§ **DATA SHOWN**
——

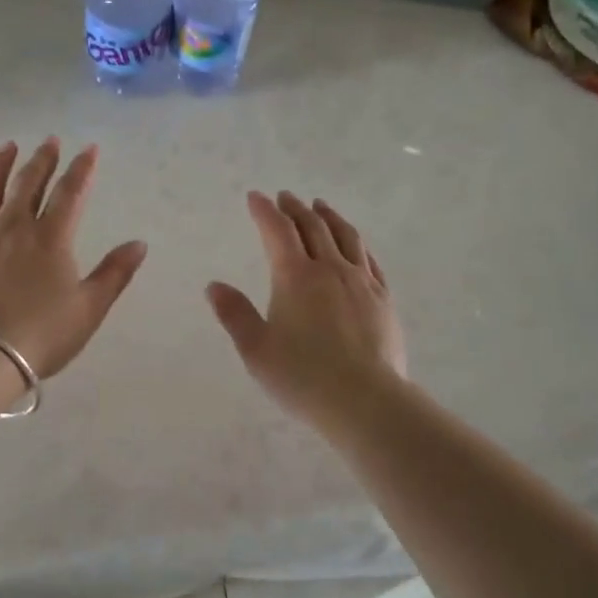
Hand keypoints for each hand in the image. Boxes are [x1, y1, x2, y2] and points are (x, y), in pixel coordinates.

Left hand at [0, 139, 147, 379]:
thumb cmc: (41, 334)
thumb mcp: (89, 308)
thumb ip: (114, 273)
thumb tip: (139, 244)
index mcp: (50, 237)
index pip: (70, 192)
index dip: (82, 168)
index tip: (89, 148)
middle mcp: (13, 226)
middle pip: (28, 183)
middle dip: (42, 159)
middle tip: (49, 141)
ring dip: (0, 166)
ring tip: (8, 147)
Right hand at [207, 192, 407, 429]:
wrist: (366, 400)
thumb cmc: (303, 376)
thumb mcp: (256, 349)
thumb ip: (235, 314)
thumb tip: (214, 285)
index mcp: (295, 277)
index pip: (277, 232)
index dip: (264, 211)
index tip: (255, 197)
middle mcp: (330, 270)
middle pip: (313, 227)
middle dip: (296, 208)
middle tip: (285, 197)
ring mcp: (361, 282)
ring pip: (346, 237)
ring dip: (329, 217)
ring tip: (321, 207)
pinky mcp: (383, 299)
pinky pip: (370, 260)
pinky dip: (357, 243)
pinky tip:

——

§ **WHAT TO DO**
Write down all the entries exactly, but not the pictures they hold.

§ **REPLY**
Hand keypoints for each hand in the image. Boxes are [x1, y1, x2, y2] and points are (x, y), in pixel coordinates.

Left hand at [0, 139, 147, 379]:
thumb cmc: (41, 334)
thumb mcp: (89, 308)
thumb ip: (114, 273)
thumb tip: (139, 244)
index mcp: (50, 237)
index pip: (70, 192)
index dip: (82, 168)
index tip: (89, 148)
middle mcp: (13, 226)
middle pip: (28, 183)
middle dip: (42, 159)
middle tip: (49, 141)
ring dip: (0, 166)
ring tip: (8, 147)
Right hand at [207, 192, 407, 429]:
wrist: (366, 400)
thumb cmc: (303, 376)
thumb mcp: (256, 349)
thumb ip: (235, 314)
thumb tip: (214, 285)
index mcp: (295, 277)
index pip: (277, 232)
index dip: (264, 211)
index tip: (255, 197)
middle mcp: (330, 270)
middle pip: (313, 227)
middle dip: (296, 208)
middle tip: (285, 197)
ring mcp: (361, 282)
ring pip: (346, 237)
ring dip: (329, 217)
ring tip: (321, 207)
pinky mcp: (383, 299)
pinky pip: (370, 260)
pinky dip: (357, 243)
pinky tip:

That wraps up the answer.